Materials provided:
'''

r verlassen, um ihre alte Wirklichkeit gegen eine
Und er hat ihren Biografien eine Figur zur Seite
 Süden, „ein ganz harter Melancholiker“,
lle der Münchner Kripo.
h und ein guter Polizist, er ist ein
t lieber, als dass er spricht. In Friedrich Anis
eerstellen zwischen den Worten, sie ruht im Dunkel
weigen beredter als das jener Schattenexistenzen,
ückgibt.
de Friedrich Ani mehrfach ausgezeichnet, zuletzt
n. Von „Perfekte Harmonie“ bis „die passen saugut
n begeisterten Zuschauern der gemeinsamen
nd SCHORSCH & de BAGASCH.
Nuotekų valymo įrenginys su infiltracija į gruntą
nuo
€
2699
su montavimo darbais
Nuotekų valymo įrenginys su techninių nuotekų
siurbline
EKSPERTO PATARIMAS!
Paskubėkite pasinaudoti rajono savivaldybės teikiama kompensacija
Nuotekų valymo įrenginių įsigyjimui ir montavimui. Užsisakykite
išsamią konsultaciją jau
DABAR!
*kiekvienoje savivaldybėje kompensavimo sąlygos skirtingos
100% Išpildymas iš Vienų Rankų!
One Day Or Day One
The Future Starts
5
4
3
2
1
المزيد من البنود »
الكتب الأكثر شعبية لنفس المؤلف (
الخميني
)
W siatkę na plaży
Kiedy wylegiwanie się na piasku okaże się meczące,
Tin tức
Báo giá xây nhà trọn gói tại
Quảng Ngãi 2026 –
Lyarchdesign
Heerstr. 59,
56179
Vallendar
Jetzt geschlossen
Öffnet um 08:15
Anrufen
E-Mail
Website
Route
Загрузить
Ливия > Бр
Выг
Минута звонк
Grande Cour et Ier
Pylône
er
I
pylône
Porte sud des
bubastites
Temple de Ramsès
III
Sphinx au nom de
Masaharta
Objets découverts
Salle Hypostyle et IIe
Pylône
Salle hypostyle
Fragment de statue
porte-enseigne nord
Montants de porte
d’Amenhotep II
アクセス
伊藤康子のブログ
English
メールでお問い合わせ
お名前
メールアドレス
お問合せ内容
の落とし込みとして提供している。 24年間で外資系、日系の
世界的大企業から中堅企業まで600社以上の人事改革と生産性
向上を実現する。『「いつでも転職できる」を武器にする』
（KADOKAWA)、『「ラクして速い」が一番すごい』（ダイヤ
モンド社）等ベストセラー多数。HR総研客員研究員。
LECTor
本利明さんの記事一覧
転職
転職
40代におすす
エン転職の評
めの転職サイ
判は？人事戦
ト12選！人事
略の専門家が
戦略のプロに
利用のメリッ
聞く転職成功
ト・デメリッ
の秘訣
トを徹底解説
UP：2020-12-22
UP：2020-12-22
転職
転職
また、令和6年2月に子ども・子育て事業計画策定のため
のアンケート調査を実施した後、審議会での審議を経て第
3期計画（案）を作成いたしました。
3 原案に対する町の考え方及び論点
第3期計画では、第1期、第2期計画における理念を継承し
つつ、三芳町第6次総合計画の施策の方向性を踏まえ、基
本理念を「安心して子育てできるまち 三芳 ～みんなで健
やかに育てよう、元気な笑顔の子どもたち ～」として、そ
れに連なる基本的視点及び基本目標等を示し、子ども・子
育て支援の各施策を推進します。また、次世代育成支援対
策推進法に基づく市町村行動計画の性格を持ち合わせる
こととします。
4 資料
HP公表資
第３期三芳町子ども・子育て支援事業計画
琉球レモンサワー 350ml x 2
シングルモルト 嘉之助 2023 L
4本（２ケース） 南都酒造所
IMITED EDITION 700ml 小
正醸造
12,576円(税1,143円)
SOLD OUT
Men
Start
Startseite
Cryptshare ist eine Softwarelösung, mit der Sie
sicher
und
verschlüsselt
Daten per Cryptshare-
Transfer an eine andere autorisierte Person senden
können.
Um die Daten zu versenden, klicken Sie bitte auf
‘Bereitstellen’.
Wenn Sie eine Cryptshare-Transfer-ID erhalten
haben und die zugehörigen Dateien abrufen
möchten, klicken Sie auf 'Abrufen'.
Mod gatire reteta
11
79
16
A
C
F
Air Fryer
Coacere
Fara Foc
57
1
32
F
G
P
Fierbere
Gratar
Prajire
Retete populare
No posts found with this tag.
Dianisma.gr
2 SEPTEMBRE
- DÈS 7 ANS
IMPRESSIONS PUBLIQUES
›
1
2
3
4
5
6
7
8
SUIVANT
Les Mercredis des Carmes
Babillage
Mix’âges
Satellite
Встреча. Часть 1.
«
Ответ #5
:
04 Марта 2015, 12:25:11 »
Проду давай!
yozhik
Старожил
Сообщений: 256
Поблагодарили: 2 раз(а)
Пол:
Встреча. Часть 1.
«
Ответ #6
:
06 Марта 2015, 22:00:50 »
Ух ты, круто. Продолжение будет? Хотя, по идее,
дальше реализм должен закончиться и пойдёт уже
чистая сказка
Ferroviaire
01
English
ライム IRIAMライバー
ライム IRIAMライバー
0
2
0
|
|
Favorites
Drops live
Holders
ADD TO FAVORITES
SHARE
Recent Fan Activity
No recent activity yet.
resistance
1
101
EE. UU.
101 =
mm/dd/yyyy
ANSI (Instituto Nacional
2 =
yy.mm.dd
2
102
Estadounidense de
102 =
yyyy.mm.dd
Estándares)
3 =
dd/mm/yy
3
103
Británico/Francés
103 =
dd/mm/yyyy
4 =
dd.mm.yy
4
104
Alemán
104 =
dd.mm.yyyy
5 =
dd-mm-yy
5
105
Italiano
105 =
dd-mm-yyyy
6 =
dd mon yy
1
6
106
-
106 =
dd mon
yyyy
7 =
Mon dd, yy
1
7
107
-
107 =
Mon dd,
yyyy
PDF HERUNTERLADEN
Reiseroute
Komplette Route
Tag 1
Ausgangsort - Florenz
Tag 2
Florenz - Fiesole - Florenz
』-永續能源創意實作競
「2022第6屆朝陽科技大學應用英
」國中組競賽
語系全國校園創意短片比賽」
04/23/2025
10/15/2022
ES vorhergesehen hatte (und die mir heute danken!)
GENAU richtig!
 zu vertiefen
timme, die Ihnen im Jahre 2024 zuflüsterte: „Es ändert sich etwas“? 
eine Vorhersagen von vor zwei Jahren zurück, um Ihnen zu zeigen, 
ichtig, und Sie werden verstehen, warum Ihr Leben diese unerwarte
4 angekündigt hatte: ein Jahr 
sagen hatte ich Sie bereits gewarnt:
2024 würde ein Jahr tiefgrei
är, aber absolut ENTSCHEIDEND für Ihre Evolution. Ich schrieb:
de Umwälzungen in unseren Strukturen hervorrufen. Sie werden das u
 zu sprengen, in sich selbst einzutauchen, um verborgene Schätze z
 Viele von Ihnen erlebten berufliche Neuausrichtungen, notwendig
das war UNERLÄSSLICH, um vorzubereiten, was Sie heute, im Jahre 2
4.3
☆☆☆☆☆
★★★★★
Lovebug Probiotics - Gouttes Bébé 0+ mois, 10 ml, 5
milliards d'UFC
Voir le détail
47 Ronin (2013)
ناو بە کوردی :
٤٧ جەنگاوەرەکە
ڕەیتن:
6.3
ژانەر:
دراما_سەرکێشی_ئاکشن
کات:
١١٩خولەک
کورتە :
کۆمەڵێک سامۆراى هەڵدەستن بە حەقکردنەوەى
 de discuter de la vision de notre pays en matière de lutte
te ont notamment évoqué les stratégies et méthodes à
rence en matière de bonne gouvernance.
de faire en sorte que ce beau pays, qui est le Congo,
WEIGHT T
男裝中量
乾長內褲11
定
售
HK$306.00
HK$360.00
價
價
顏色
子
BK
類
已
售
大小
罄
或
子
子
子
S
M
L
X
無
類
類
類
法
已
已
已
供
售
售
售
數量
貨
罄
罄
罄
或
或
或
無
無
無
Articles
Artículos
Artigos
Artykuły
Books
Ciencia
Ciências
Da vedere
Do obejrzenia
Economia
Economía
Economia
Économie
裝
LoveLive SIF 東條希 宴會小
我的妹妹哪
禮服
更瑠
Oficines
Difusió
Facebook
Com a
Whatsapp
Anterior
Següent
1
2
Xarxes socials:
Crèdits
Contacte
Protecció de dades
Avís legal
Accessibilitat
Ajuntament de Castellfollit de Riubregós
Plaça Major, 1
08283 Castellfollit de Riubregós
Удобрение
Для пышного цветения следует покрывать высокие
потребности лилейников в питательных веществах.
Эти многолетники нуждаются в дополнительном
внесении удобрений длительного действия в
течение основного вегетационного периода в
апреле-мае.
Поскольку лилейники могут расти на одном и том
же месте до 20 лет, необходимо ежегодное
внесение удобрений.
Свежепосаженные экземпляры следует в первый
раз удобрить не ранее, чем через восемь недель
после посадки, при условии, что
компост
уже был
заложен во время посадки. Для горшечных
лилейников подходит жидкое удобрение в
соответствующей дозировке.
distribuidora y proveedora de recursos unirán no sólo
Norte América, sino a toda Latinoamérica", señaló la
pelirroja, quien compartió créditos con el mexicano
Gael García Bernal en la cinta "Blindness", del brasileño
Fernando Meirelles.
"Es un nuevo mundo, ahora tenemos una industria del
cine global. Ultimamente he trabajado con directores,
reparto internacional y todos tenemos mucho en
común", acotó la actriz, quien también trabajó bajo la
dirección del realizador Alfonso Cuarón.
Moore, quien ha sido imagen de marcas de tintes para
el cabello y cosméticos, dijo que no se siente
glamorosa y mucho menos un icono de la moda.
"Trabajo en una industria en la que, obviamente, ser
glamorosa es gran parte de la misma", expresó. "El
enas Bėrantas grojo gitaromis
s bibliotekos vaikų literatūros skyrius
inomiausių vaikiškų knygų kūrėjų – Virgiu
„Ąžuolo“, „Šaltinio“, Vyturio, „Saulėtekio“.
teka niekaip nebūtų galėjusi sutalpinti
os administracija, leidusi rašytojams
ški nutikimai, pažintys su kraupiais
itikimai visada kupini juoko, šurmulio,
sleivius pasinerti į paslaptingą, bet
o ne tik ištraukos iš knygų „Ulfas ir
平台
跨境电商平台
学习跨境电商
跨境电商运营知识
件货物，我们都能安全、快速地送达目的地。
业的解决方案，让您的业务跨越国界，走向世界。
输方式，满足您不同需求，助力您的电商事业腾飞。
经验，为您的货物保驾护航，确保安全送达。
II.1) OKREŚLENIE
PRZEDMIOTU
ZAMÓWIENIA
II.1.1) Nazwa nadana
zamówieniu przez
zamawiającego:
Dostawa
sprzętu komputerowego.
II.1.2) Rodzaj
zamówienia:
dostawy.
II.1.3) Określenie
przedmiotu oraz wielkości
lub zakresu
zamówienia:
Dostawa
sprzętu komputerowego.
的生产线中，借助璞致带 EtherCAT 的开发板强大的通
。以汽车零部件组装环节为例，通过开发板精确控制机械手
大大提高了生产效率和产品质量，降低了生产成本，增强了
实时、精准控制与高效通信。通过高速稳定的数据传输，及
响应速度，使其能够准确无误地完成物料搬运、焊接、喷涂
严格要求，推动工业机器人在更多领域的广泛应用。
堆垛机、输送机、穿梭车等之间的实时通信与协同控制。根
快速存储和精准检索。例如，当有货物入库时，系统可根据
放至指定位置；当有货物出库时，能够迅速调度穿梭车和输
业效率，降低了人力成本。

'''

What to work on:
Arrange the lines of the records, from the start of the records through the line containing "つつ、三芳町第6次総合計画の施策の方向性を踏まえ、基", as a Markdown table with the columns Row and Line, numbering each row and leaving out blank lines.

Completed task:
| Row | Line |
|---|---|
| 1 | r verlassen, um ihre alte Wirklichkeit gegen eine |
| 2 | Und er hat ihren Biografien eine Figur zur Seite |
| 3 |  Süden, „ein ganz harter Melancholiker“, |
| 4 | lle der Münchner Kripo. |
| 5 | h und ein guter Polizist, er ist ein |
| 6 | t lieber, als dass er spricht. In Friedrich Anis |
| 7 | eerstellen zwischen den Worten, sie ruht im Dunkel |
| 8 | weigen beredter als das jener Schattenexistenzen, |
| 9 | ückgibt. |
| 10 | de Friedrich Ani mehrfach ausgezeichnet, zuletzt |
| 11 | n. Von „Perfekte Harmonie“ bis „die passen saugut |
| 12 | n begeisterten Zuschauern der gemeinsamen |
| 13 | nd SCHORSCH & de BAGASCH. |
| 14 | Nuotekų valymo įrenginys su infiltracija į gruntą |
| 15 | nuo |
| 16 | € |
| 17 | 2699 |
| 18 | su montavimo darbais |
| 19 | Nuotekų valymo įrenginys su techninių nuotekų |
| 20 | siurbline |
| 21 | EKSPERTO PATARIMAS! |
| 22 | Paskubėkite pasinaudoti rajono savivaldybės teikiama kompensacija |
| 23 | Nuotekų valymo įrenginių įsigyjimui ir montavimui. Užsisakykite |
| 24 | išsamią konsultaciją jau |
| 25 | DABAR! |
| 26 | *kiekvienoje savivaldybėje kompensavimo sąlygos skirtingos |
| 27 | 100% Išpildymas iš Vienų Rankų! |
| 28 | One Day Or Day One |
| 29 | The Future Starts |
| 30 | 5 |
| 31 | 4 |
| 32 | 3 |
| 33 | 2 |
| 34 | 1 |
| 35 | المزيد من البنود » |
| 36 | الكتب الأكثر شعبية لنفس المؤلف ( |
| 37 | الخميني |
| 38 | ) |
| 39 | W siatkę na plaży |
| 40 | Kiedy wylegiwanie się na piasku okaże się meczące, |
| 41 | Tin tức |
| 42 | Báo giá xây nhà trọn gói tại |
| 43 | Quảng Ngãi 2026 – |
| 44 | Lyarchdesign |
| 45 | Heerstr. 59, |
| 46 | 56179 |
| 47 | Vallendar |
| 48 | Jetzt geschlossen |
| 49 | Öffnet um 08:15 |
| 50 | Anrufen |
| 51 | E-Mail |
| 52 | Website |
| 53 | Route |
| 54 | Загрузить |
| 55 | Ливия > Бр |
| 56 | Выг |
| 57 | Минута звонк |
| 58 | Grande Cour et Ier |
| 59 | Pylône |
| 60 | er |
| 61 | I |
| 62 | pylône |
| 63 | Porte sud des |
| 64 | bubastites |
| 65 | Temple de Ramsès |
| 66 | III |
| 67 | Sphinx au nom de |
| 68 | Masaharta |
| 69 | Objets découverts |
| 70 | Salle Hypostyle et IIe |
| 71 | Pylône |
| 72 | Salle hypostyle |
| 73 | Fragment de statue |
| 74 | porte-enseigne nord |
| 75 | Montants de porte |
| 76 | d’Amenhotep II |
| 77 | アクセス |
| 78 | 伊藤康子のブログ |
| 79 | English |
| 80 | メールでお問い合わせ |
| 81 | お名前 |
| 82 | メールアドレス |
| 83 | お問合せ内容 |
| 84 | の落とし込みとして提供している。 24年間で外資系、日系の |
| 85 | 世界的大企業から中堅企業まで600社以上の人事改革と生産性 |
| 86 | 向上を実現する。『「いつでも転職できる」を武器にする』 |
| 87 | （KADOKAWA)、『「ラクして速い」が一番すごい』（ダイヤ |
| 88 | モンド社）等ベストセラー多数。HR総研客員研究員。 |
| 89 | LECTor |
| 90 | 本利明さんの記事一覧 |
| 91 | 転職 |
| 92 | 転職 |
| 93 | 40代におすす |
| 94 | エン転職の評 |
| 95 | めの転職サイ |
| 96 | 判は？人事戦 |
| 97 | ト12選！人事 |
| 98 | 略の専門家が |
| 99 | 戦略のプロに |
| 100 | 利用のメリッ |
| 101 | 聞く転職成功 |
| 102 | ト・デメリッ |
| 103 | の秘訣 |
| 104 | トを徹底解説 |
| 105 | UP：2020-12-22 |
| 106 | UP：2020-12-22 |
| 107 | 転職 |
| 108 | 転職 |
| 109 | また、令和6年2月に子ども・子育て事業計画策定のため |
| 110 | のアンケート調査を実施した後、審議会での審議を経て第 |
| 111 | 3期計画（案）を作成いたしました。 |
| 112 | 3 原案に対する町の考え方及び論点 |
| 113 | 第3期計画では、第1期、第2期計画における理念を継承し |
| 114 | つつ、三芳町第6次総合計画の施策の方向性を踏まえ、基 |